Une charge mentale titanesque qui s'accroît au fur et à mesure que le public grandit. Car si on a salué le concept pour son importance, son autrice a aussi été sollicitée à outrance, comme beaucoup de militantes avant elle.

"Twitter et Instagram sont des réseaux sociaux sur lesquels on passe énormément de temps, on a besoin de de rebondir en permanence sur la moindre actu", appuie Florence Fortuné. Elle mentionne notamment la militante Rokhaya Diallo, à qui des internautes reprochaient de ne pas toujours réagir dès qu'il se passe quelque chose en lien avec l'afro-féminisme."Il y a des attentes qui sont mises sur les activistes parce qu'ils et elles seraient censé·es tout savoir sur tout, alors que ce n'est pas possible. On a besoin de couper, c'est épuisant."

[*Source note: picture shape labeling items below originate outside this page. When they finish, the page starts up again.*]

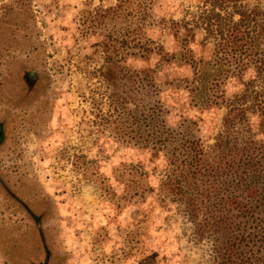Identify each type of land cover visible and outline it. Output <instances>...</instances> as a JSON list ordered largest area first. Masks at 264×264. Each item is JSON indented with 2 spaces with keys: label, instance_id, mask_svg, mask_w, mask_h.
Wrapping results in <instances>:
<instances>
[{
  "label": "rangeland",
  "instance_id": "1",
  "mask_svg": "<svg viewBox=\"0 0 264 264\" xmlns=\"http://www.w3.org/2000/svg\"><path fill=\"white\" fill-rule=\"evenodd\" d=\"M194 1L125 0L102 22L117 0H0V264H205L206 245L190 240L178 208L161 200L162 158L99 125L113 89L104 73L150 67L167 123L191 118L192 136L205 149L214 143L225 107L198 108L166 83L189 70L164 61L175 46L164 20ZM244 1L264 9V0ZM135 34L161 55L126 56ZM234 81L226 96L238 90ZM121 164L124 180L135 168L148 173L155 189L144 200L123 197Z\"/></svg>",
  "mask_w": 264,
  "mask_h": 264
},
{
  "label": "trees",
  "instance_id": "2",
  "mask_svg": "<svg viewBox=\"0 0 264 264\" xmlns=\"http://www.w3.org/2000/svg\"><path fill=\"white\" fill-rule=\"evenodd\" d=\"M124 1L102 9L100 20L119 16ZM192 6L164 20L175 42L164 48V61L189 70L166 83L186 91L198 108L225 107L214 143L205 149L192 136L197 123L191 118L175 127L167 123L168 111L153 99L162 90L150 67L104 73L105 87L113 89L99 125L153 160L162 158L161 200L178 208L190 240L206 245L205 264H264V139L258 138L264 135V9L244 0H195ZM133 41L126 56L161 55L162 48L136 41V34ZM248 70L254 74L244 79ZM230 78L239 88L226 96ZM127 168H117L123 197L144 200L155 189L148 173L135 168L124 180Z\"/></svg>",
  "mask_w": 264,
  "mask_h": 264
},
{
  "label": "flooded vegetation",
  "instance_id": "3",
  "mask_svg": "<svg viewBox=\"0 0 264 264\" xmlns=\"http://www.w3.org/2000/svg\"><path fill=\"white\" fill-rule=\"evenodd\" d=\"M2 137H3V124H2V119L0 118V143L2 141Z\"/></svg>",
  "mask_w": 264,
  "mask_h": 264
}]
</instances>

L'activisme digital pourrait finalement se résumer en un mot : ampleur. Ampleur de portée, ampleur de mobilisation, mais aussi parfois ampleur des dégâts collatéraux. Une façon de militer à l'aube de ses possibilités qui, en mêlant engagement déterminé et force de frappe, sera le vecteur essentiel d'un changement nécessaire.